**PROBLEM**
In the travel post headed "Ducati: Many Roads of Canada – Jail," how many cellmates did the writer share a room with last night?

**QUOTED PASSAGE**
+-------+

Ducati: Many Roads of Canada – Jail

Dear Readers,
I’m writing you from Jail.  Yes, some would agree that incarceration is long over due thanks to wanton acts of disregard for various social standards, but the details of my megalomania are quite inconsequential. It seemed like only yesterday that I woke up at that swank Toronto B&B the Gloucester Square Inn, the night before I was sprawling across a kingsize in the Best Western Rohampton.  Last night it was myself and five other cellmates in bunk beds in a cramped overheated room… Strangely it was the best night’s sleep I’ve had on this trip, mainly because I was exhausted from the day’s hard labour…

Oh sure, I don’t know my cellmates.  The one East Indian fellow, opened and closed the conversation with, “Motorcycles, those are dangerous.  One of my friends died on one.”

p1060299His English is far more perfect than my own, so likely of a good education, he should be able to glean how dangerous pillow are to the sleeping.  I’ve had a cold wet ride today.

+-------+

**RECORD EXCERPTS**
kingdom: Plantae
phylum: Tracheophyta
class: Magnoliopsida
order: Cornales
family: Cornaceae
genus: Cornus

+-------+

**RESPONSE FOR THIS EXERCISE**
Five other cellmates.